Mein Umfeld, und damit meine ich meine “Familie”, meine Mitschüler, meine Lehrer und meine Nachbarn, haben immer wieder Dinge getan, um mich zu verletzen, zu zerstören und mir zu zeigen, dass es keinen Grund gibt, warum ich auf der Welt bin. Diese Aussage mag den ein oder anderen jetzt vielleicht schocken, aber er ist die traurige Wahrheit, der die Welt eines Kindes beschreibt. Und genau weil ich dieses Kind heute nicht mehr bin, hat sich auch mein Umfeld geändert.

Als S mich so verletzt hat, dass ich mich wieder gefragt habe, warum ich eigentlich noch auf der Welt bin, war die erste Frage: “Habe ich etwas falsch gemacht?”. Das ist das Kind in mir, dass sich selbst die Schuld an seiner Vergangenheit gibt. Der Mensch in mir, der sich durch Ryder Caroll zum positiven verändert hat, hat sich dann gefragt: Warum hat S sich so verändert? Ist irgendwas in seinem Leben passiert, dass dieses Verhalten ausgelöst hat? Daraus folgte die Entscheidung, die Zeit abzuwarten und zu hoffen, dass S irgendwann kommt und mir sagt, dass das nichts mit mir zu tun hatte. Und R hat mir die Augen geöffnet und mir gezeigt, dass sein Verhalten nichts mit mir zu tun hat.

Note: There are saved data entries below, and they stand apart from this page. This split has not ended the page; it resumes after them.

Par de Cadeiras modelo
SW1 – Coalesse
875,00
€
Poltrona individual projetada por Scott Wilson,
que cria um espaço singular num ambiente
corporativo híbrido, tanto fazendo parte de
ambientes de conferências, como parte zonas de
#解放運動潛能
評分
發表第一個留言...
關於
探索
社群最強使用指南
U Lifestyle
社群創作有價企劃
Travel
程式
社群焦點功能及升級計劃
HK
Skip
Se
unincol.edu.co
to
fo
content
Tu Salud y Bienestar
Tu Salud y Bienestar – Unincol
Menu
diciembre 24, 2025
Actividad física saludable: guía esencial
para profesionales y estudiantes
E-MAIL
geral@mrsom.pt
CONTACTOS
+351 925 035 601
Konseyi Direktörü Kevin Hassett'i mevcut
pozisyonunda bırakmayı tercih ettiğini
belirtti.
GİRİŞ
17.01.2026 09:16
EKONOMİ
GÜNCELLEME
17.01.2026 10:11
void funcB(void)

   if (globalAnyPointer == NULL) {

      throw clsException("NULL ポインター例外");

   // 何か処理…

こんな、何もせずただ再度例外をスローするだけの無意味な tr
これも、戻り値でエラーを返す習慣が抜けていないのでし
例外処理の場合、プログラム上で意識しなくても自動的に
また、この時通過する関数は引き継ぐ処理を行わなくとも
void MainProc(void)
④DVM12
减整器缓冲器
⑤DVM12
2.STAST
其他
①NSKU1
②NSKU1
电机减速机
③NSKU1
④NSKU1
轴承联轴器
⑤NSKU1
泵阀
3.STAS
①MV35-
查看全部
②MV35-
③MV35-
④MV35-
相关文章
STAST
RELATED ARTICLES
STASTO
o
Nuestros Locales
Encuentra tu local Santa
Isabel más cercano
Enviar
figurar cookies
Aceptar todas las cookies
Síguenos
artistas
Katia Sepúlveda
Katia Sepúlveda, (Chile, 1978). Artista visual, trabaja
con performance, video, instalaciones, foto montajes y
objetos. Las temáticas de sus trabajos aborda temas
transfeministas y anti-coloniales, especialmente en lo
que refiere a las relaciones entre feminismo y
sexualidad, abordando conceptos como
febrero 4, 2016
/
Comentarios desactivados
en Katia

Das ist also ein Beispiel, wie Reflexion dir helfen kann, an deinen Gedanken zu arbeiten. In der Realität kämpfe ich auch oft mit meinen Gedanken, aber die schreibe ich dann in meinen Daily Log und weiß am Abend oder am Ende des Monats, dass manche Gedanken einfach von meinem alten Ich kamen, das ich nicht mehr sein will, das aber ein Teil von mir ist.

Wow. Dieser Artikel war wieder ehrlich ohne Ende. Aber das muss sein, denn nur wer beim Thema Bullet Journal ehrlich mit sich selbst ist, kann die Methode so nutzen, wie Ryder sie sich gedacht hat. Das Bullet Journal ist kein schöner Kalender, kein Trend, den man gerade mitmachen muss, sondern eine Methode, die den Kopf reinigt und einem hilft, die eigene Vergangenheit zu verstehen, die Gegenwart zu ordnen und die Zukunft zu gestalten.

Was aber wenn im Bullet Journal Fehler passieren? Brauchen wir Perfektion? Welche Methoden gibt es laut Ryder mit Fehlern umzugehen? Darum geht es im nächsten Artikel.

Bis dahin wünsche ich dir alles Gute.